= Charles Mantell =

British barrister (1937–2010)

Sir Charles Barrie Knight Mantell, PC (30 January 1937 — 1 May 2010) was a British barrister who served as a High Court judge and a Lord Justice of Appeal. He is notable for presiding at the trial of Rosemary West.

Mantell was born in Romiley, then part of Cheshire, the second son of Francis Christopher Knight Mantell and Elsie, née Caton. His younger brother was actor, Knight Mantell. He attended Manchester Grammar School and studied law at the University of Manchester.
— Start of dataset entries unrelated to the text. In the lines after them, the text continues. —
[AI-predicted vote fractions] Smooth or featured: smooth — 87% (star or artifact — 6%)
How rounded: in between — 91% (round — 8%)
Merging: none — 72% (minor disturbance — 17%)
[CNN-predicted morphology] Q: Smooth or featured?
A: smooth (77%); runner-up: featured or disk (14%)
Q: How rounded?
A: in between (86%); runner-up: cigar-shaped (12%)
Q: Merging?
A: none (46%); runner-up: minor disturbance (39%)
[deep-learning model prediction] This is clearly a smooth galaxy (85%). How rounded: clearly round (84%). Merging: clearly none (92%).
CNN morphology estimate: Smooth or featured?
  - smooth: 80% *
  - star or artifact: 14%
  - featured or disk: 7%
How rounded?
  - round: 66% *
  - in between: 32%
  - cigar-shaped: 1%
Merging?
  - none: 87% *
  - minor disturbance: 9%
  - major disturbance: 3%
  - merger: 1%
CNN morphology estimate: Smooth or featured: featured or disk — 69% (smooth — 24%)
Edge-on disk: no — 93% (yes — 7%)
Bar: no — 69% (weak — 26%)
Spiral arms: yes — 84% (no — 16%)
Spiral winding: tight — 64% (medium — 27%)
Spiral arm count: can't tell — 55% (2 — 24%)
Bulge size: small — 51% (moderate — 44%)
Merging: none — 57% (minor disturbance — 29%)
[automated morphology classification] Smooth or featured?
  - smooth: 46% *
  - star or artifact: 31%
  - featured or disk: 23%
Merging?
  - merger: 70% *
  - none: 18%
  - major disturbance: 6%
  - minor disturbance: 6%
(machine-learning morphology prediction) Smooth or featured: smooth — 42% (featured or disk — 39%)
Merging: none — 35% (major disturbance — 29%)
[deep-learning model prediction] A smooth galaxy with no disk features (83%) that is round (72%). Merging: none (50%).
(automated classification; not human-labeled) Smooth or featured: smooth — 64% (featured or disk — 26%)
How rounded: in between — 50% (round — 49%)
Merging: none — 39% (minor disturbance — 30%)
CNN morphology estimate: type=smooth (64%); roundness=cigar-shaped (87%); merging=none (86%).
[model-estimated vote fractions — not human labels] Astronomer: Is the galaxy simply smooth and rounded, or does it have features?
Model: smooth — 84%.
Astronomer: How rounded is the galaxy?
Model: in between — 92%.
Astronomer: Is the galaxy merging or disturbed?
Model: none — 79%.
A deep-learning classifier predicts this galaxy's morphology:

He married (Anne) Shirley Cogger in 1960. After National Service as an education officer in the Royal Air Force between 1958 and 1961 (reaching the rank of flying officer), he was called to the bar by Gray's Inn and later served at the chambers of Sir Patrick Russell in Manchester. He practised on the Northern Circuit and was present at the trials of the Birmingham Six, Trevor Hardy and Terry Clark.

Between 1982 and 1985 Mantell was a Supreme Court judge in Hong Kong, returning to Britain as a judge on the Western Circuit. In 1990 he was appointed to the High Court and knighted. He was promoted to the Court of Appeal in 1997 and was sworn of the Privy Council. Retiring in 2004, he was a Surveillance Commissioner from 2006 until his death.